Kyaikhtiyo Pagoda or the Golden Rock Pagoda is a well-known Buddhist pilgrimage site located on Mount Kyaikhtiyo a mountain standing 1.102 meters above the sea level in the Mon State, Myanmar, approximately 210 km from the city of Yangon (Rangoon) the old capital of the country.
It is a small pagoda of (7.3 meters) built on the top of a granite boulder covered with gold leaves which were pasted on by its male devotees. It is the third most important Buddhist pilgrimage site in Myanmar after the Shwedagon Pagoda and the Mahamuni Pagoda. The balancing rock seems to defy gravity, as it perpetually appears to be on the verge of rolling down the hill. The rock and the pagoda are at the top of Mt. Kyaikhtiyo. The paved mountain track, built in 1999, from the bus terminal at Yathaetaung, with kiosks on both sides is 1,2 km away from the holy rock takes about 1-hour walk (and climb). From the base camp at Kinpun, the hiking trek to the pagoda is about 11 km, and many devotees take this trek as a part of their pilgrimage rites.
The Pagoda was believed to be built more than 2500 years ago. According to the legend, the Golden Rock itself is precariously perched on a strand of the Buddha (Gautama)’s hair which was given to a hermit named Thaik Tha by the Buddha himself. The hermit, who had tucked the Buddha’s hair inside his hair tuft (knot), gave the hair to the king of Burma, with the wish that the hair to be enshrined on a rock shaped like his head. The king who inherited supernatural power from his father Zawgyi, a proficient alchemist, and his mother, a serpentine naga princess, used his power to find the right rock at the bottom of the sea and with the help of Thagyamin, the king of Tawadeintha Heaven in Buddhist cosmology, put it on mount Kyaikhtiyo using a magical boat. He then build a pagoda to enshrine the hair. In the Mon language, the word “Kyaik” means “pagoda”, and “Yo” means “to carry on one’s head”, while the word “Ithi” (Yathae in Burmese) means “hermit” in the Pali language. Therefore, the name Kyaik-Thi-Yo literally translates to “the pagoda carried on a hermit’s head”.

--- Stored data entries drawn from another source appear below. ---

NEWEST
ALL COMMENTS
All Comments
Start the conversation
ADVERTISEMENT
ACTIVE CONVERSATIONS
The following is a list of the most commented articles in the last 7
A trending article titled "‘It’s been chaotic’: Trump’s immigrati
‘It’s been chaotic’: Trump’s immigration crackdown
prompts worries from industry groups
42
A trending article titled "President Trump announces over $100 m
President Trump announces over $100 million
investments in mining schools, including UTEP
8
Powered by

The boat which was used to move the rock from the sea in the legend is also believed to turned into stone, which also worshipped by pilgrim at a location about 300 meters from the golden rock. The boat stone is called as Kyaukthanban stupa (literally means “the Stone Boat Stupa”)
The rock is overhung by nearly half of it length on a sloping surface which drops down perpendicularly into the valley below. On the other hand, the rock table (tabular rock in the image above) is separated several meters away from the rest of the hill by a deep chasm, which now appended by a small footbridge. Women are forbidden to touch the holy rock and entering the inner sanctuary around it so they cannot cross the bridge.
By gently shaking the boulder, a thread can be passed through between it and the tabular rock. When viewed from a certain angle, this gaps can be seen by virtue of a thin beam of sunlight shining through it in the afternoon. A staircase leads to the pagoda complex that houses several viewing platforms, stupas, Buddhist and nats (spiritual beings worshipped by Myanmar people) shrine. A short distance away from the golden rock pagoda, there is a circle of gongs with four statues of nats and angels in the middle.
This rock has survived several violent earthquakes and stood stall for many centuries. The local population attributes this to the sacred hair relic of the Gautama Buddha enshrined inside the pagoda. Although small in size, this pagoda has been recognized as one of the wonders of Southeast Asia by the recent publication of Tourism Authorities in ASEAN.
The main square close to the golden rock has many establishments that sell religious paraphernalia and offerings for pilgrimage. In the adjoining area is the Potemkin village where visitors can find restaurants, gift shops, and guesthouses. As of late, a new terrace has been built at a lower level, from which visitors can get a good view of the golden rock pagoda.
Kyaikhtiyo Pagoda has become a popular pilgrimage and tourist attraction. At the peak of the pilgrimage season, from November to March, the precincts are flooded by visitors and pilgrims from all over Myanmar, including some foreign tourists. There are even devotees who are disabled and elderly walking up on crutches, or even carried on stretchers by porters to offer their prayers to the Buddha. In the Full Moon day of Tabaung, usually in March, the platform of the Pagoda shall be illuminated with ninety thousand, a truly marvelous sight to behold. (Richard).